**Reading passage**
Poem of the Week, by Sarah Freligh

A few of the thousands of memories I conjure when I need them: my grandmother, telling me of course I was doing the right thing. A night in summer when RJ and Doc and I slept on quilts on the beach, the sound of the waves and the smell of the ocean. How my father’s hug would lift me off the ground.

The day long ago when my phone chirped and I opened it to a tiny video from a daughter far away: a mother and child sea lion, sunning on the rough shore of a Galapagos sea. The mother sea lion stretched and flopped over. Then the camera flipped around and a girl with wide eyes and a tumble of dark curls was smiling at me. Love you, Mom, she whispered, and then the screen went blank. I still see her smile, hear that whisper.

**What to do**
• A. Please copy the memories passage from "Poem of the" to "hear that whisper.", changing "sea lion" to "seal" every time it appears.
• B. Answer these questions on the memories passage:
(i) Where did RJ, Doc and the speaker sleep on the summer night?
(ii) What would the father's hug do?
(iii) What did the girl in the video whisper?
The entries below come from a different source.

(Some records)

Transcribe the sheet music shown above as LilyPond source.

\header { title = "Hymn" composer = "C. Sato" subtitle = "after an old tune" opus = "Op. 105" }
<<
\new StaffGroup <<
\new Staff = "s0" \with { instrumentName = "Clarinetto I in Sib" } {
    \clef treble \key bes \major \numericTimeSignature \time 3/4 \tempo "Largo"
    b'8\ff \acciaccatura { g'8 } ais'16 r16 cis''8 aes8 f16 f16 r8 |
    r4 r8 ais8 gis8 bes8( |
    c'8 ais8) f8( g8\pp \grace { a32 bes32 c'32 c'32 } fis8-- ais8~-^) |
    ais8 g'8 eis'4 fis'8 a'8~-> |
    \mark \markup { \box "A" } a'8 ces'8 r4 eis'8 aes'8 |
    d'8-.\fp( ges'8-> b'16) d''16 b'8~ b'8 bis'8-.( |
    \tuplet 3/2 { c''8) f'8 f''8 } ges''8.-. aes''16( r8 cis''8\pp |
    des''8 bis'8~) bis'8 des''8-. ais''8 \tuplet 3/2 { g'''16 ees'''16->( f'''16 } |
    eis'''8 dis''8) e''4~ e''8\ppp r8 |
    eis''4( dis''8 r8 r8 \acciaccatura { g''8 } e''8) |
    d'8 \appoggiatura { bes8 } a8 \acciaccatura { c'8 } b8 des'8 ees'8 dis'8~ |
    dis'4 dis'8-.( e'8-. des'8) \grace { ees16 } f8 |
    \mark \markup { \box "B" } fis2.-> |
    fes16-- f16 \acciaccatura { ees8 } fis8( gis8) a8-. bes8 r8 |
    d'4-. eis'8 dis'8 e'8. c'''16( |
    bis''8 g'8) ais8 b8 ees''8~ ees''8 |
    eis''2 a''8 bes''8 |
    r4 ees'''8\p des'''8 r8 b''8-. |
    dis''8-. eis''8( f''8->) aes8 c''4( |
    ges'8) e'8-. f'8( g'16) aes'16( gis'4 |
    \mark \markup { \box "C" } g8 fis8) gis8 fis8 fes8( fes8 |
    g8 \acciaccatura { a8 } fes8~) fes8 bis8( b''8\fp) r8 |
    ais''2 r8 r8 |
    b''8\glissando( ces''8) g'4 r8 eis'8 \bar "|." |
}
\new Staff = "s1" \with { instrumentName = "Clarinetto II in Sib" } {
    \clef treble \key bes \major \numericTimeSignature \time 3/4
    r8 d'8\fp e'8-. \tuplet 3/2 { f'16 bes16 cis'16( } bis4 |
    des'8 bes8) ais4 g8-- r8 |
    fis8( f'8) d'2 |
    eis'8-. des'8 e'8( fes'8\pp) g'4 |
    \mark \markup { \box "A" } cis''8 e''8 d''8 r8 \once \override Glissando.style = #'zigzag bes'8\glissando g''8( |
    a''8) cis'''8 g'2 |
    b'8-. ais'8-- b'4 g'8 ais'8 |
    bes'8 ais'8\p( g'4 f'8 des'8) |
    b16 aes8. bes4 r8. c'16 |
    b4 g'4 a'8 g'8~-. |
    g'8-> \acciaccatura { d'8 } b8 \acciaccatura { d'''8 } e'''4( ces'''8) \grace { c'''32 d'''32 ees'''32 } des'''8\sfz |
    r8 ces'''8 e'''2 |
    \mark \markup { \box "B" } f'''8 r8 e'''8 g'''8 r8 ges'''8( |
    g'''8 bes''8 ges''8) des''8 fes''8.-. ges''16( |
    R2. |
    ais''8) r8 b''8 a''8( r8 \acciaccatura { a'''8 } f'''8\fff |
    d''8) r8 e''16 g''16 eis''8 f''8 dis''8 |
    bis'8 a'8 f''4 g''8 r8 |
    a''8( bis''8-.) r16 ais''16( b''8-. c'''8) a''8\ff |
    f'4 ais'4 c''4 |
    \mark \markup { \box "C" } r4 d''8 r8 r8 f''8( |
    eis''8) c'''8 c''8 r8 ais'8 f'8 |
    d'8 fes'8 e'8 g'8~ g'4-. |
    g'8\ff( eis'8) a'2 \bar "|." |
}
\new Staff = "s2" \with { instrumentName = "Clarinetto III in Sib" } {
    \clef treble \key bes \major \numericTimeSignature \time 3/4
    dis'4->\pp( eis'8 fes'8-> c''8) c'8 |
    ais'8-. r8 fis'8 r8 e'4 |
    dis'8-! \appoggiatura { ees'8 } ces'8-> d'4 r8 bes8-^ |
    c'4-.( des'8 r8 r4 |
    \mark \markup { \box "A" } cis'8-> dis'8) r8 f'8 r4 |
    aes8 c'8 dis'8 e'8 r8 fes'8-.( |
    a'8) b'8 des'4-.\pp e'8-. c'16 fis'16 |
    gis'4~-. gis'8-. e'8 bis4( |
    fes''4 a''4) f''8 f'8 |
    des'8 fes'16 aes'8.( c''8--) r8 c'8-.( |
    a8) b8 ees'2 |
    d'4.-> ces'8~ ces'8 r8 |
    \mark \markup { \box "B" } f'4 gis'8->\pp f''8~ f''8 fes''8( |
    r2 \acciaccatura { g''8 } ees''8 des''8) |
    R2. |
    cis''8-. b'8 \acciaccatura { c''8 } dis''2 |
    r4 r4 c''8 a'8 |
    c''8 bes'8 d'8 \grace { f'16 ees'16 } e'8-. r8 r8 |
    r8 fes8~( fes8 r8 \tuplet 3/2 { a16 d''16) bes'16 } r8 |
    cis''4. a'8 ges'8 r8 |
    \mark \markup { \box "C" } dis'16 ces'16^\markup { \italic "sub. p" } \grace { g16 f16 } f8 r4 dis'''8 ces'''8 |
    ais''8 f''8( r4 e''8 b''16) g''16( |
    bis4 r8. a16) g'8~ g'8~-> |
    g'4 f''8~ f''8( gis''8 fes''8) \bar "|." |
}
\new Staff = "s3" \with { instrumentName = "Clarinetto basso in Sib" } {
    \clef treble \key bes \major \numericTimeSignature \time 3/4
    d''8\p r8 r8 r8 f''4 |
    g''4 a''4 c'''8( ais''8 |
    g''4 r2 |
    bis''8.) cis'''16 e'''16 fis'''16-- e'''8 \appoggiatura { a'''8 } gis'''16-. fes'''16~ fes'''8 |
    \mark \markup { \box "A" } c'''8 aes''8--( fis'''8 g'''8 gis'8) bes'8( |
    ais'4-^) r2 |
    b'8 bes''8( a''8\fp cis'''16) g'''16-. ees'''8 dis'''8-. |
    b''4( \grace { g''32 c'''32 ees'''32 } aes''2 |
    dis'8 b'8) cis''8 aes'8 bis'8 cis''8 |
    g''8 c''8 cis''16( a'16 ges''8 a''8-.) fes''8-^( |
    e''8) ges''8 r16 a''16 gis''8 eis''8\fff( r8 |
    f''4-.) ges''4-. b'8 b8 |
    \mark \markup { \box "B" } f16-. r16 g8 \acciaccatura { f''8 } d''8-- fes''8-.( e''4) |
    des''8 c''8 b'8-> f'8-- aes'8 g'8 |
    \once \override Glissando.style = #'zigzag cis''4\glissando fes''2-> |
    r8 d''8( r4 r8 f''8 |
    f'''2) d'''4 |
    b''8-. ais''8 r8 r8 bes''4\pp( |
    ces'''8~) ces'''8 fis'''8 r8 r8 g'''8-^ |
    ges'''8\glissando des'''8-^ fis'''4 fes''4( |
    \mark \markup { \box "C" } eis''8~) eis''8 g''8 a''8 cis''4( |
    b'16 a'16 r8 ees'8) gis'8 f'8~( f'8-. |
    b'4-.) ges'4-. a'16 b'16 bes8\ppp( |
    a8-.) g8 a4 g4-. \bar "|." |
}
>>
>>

**Replies**
• A.
Poem of the Week, by Sarah Freligh

A few of the thousands of memories I conjure when I need them: my grandmother, telling me of course I was doing the right thing. A night in summer when RJ and Doc and I slept on quilts on the beach, the sound of the waves and the smell of the ocean. How my father’s hug would lift me off the ground.

The day long ago when my phone chirped and I opened it to a tiny video from a daughter far away: a mother and child seal, sunning on the rough shore of a Galapagos sea. The mother seal stretched and flopped over. Then the camera flipped around and a girl with wide eyes and a tumble of dark curls was smiling at me. Love you, Mom, she whispered, and then the screen went blank. I still see her smile, hear that whisper.

• B.
(i) On quilts on the beach.
(ii) Lift the speaker off the ground.
(iii) "Love you, Mom."